Writing the above statement mathematically with \[{{S}_{n}}\] as sum of n terms, \[{{S}_{n-1}}\] as the sum of (n – 1) terms, \[{{a}_{k}}\] as \[{{k}^{th}}\] term, we get the equations as:
\[{{S}_{n}}={{a}_{1}}+{{a}_{2}}+.....+{{a}_{n-1}}+{{a}_{n}}.....\left( i \right)\]
\[{{S}_{n-1}}={{a}_{1}}+{{a}_{2}}+.....+{{a}_{n-1}}.....\left( ii \right)\]
As you can see the only difference between (i) and (ii) is the \[{{n}^{th}}\] term of the sequence given. By using this, find the \[{{n}^{th}}\] term. By subtracting equation (ii) from (i), we get it as:
\[{{S}_{n}}-{{S}_{n-1}}=\left( {{a}_{1}}+{{a}_{2}}+....+{{a}_{n}} \right)-\left( {{a}_{1}}+{{a}_{2}}+.....+{{a}_{n-1}} \right)\]

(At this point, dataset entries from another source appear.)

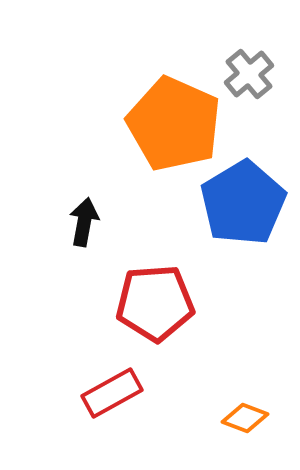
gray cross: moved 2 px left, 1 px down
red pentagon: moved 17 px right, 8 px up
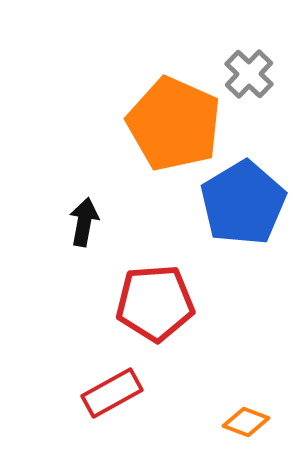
gray cross: rotated 6 degrees counterclockwise
orange diamond: moved 1 px right, 4 px down
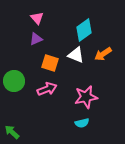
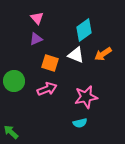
cyan semicircle: moved 2 px left
green arrow: moved 1 px left
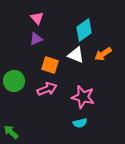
orange square: moved 2 px down
pink star: moved 3 px left; rotated 25 degrees clockwise
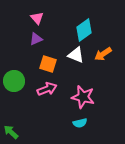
orange square: moved 2 px left, 1 px up
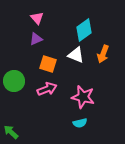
orange arrow: rotated 36 degrees counterclockwise
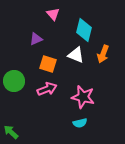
pink triangle: moved 16 px right, 4 px up
cyan diamond: rotated 40 degrees counterclockwise
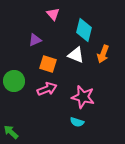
purple triangle: moved 1 px left, 1 px down
cyan semicircle: moved 3 px left, 1 px up; rotated 32 degrees clockwise
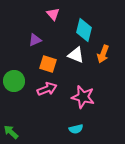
cyan semicircle: moved 1 px left, 7 px down; rotated 32 degrees counterclockwise
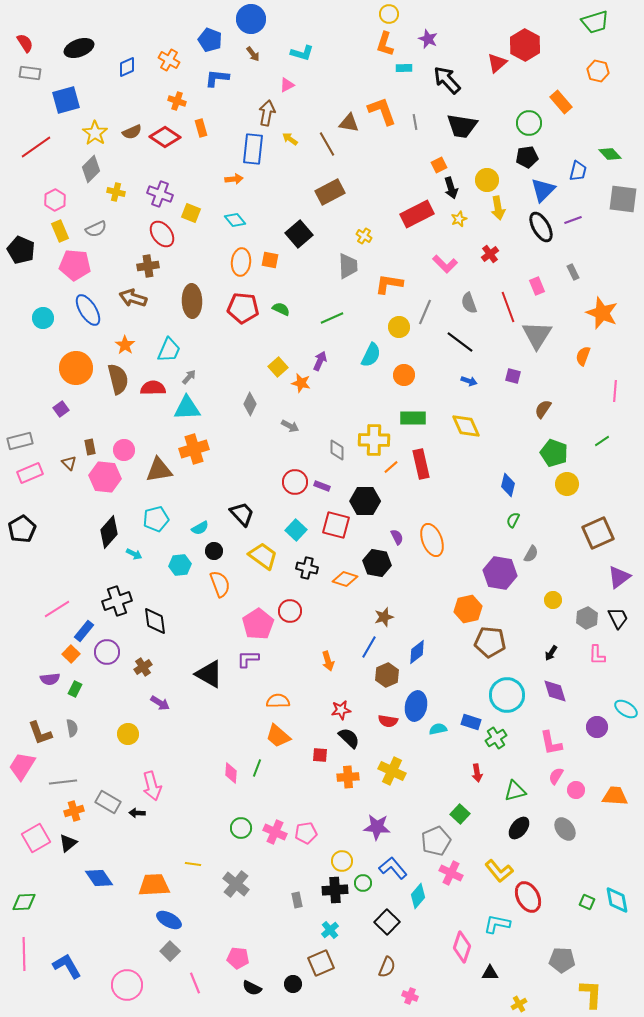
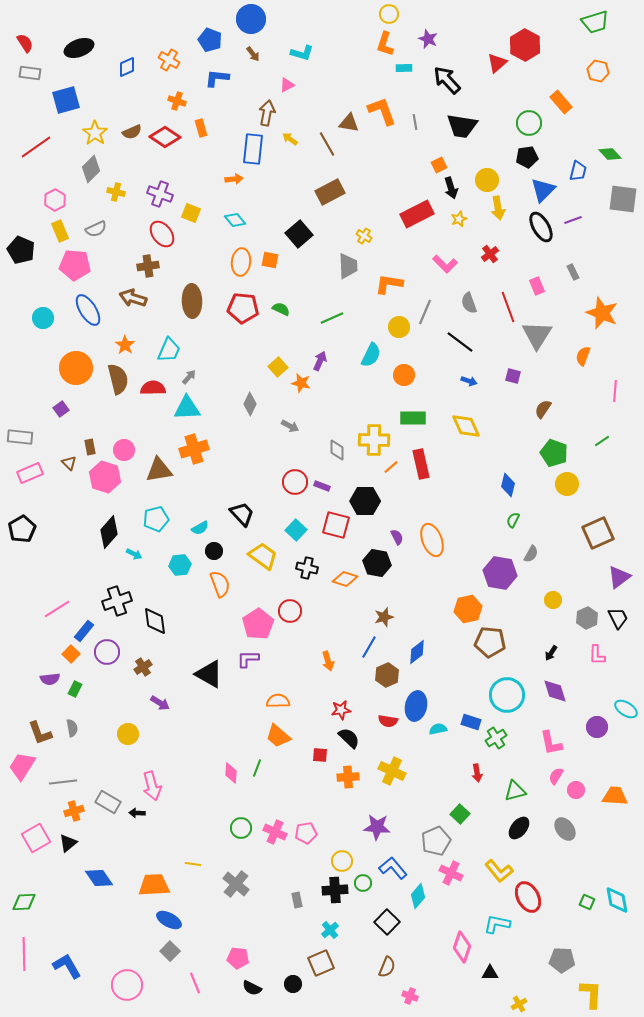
gray rectangle at (20, 441): moved 4 px up; rotated 20 degrees clockwise
pink hexagon at (105, 477): rotated 12 degrees clockwise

By canceling the common terms in the above equation, we get,
\[{{S}_{n}}-{{S}_{n-1}}={{a}_{n}}....\left( iii \right)\]
By this, we can write the statement given by (for the sequence):
\[{{n}^{th}}\text{ term}=\left( \text{Sum of n terms} \right)-\left( \text{Sum of }\left( n-1 \right)\text{ terms} \right)\]

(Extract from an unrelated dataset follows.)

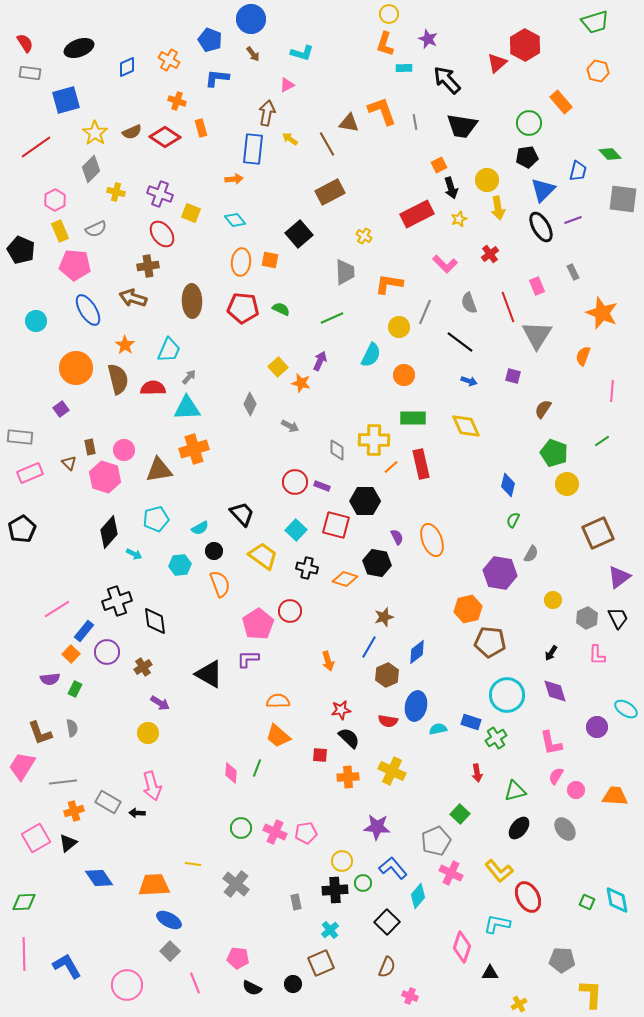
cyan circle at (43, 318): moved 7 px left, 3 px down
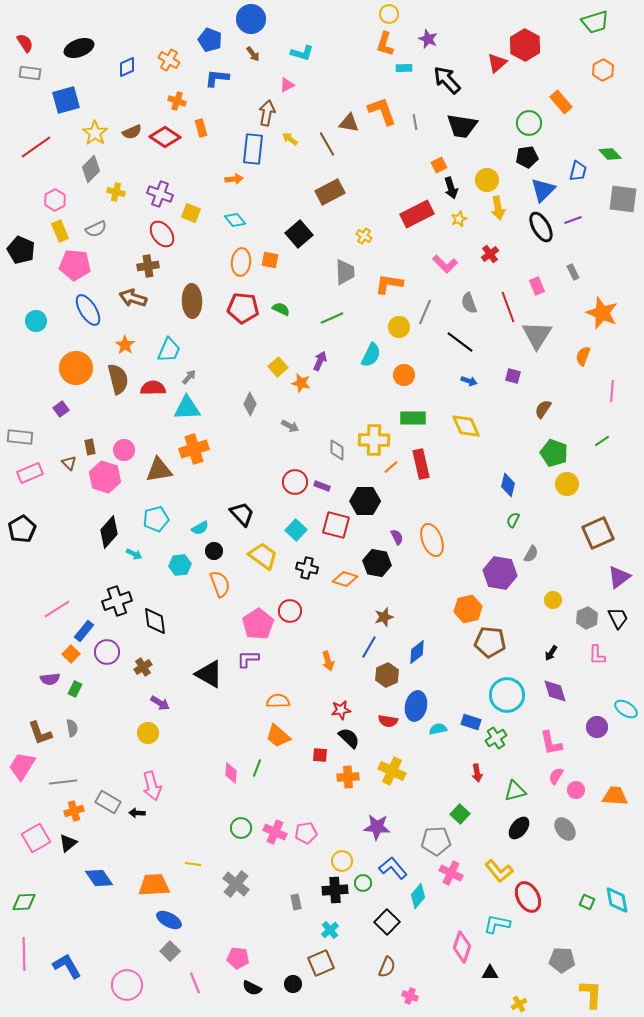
orange hexagon at (598, 71): moved 5 px right, 1 px up; rotated 20 degrees clockwise
gray pentagon at (436, 841): rotated 20 degrees clockwise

The given expression for the sum of p terms of an AP in the question is:
\[{{S}_{p}}=3{{p}^{2}}+4p\]
From this, we get the values of the sum of n terms, (n – 1) terms as:
\[{{S}_{n}}=3{{n}^{2}}+4n;{{S}_{n-1}}=3{{\left( n-1 \right)}^{2}}+4\left( n-1 \right)\]
By substituting these into equation (iii), we get it as:
\[{{a}_{n}}=3{{n}^{2}}+4n-3{{\left( n-1 \right)}^{2}}-4\left( n-1 \right)\]
By using the algebraic identity given by \[{{\left( a-b \right)}^{2}}={{a}^{2}}+{{b}^{2}}-2ab\].
\[{{a}_{n}}=3{{n}^{2}}+4n-3\left( {{n}^{2}}-2n+1 \right)-4\left( n-1 \right)\]
By removing the bracket of the term with 3, we get the equation:
\[{{a}_{n}}=3{{n}^{2}}+4n-3{{n}^{2}}+6n-3-4\left( n-1 \right)\]
By removing the last bracket, we get the equation as:
\[{{a}_{n}}=3{{n}^{2}}+4n-3{{n}^{2}}+6n-3-4n+4\]
By bringing similar terms together, we get the equation as:
\[{{a}_{n}}=\left( 3{{n}^{2}}-3{{n}^{2}} \right)+\left( 4n+6n-4n \right)+\left( 4-3 \right)\]
By taking the terms of n as common, we can write:
\[{{a}_{n}}=\left( 3-3 \right){{n}^{2}}+\left( 4+6-4 \right)n+\left( 4-3 \right)\]
By simplifying the above equation, we can write it as,
\[{{a}_{n}}=6n+1\]
Therefore, the \[{{n}^{th}}\] term is written as 6n + 1.

Note: The idea of subtracting both the sums to get the \[{{n}^{th}}\] term is very important. Whenever you have two equations, you must always see the point of difference to get these ideas. Be careful while expanding and multiplying 3 with all the terms inside the bracket, do not forget to multiply it with constant as well or else you will get the wrong result.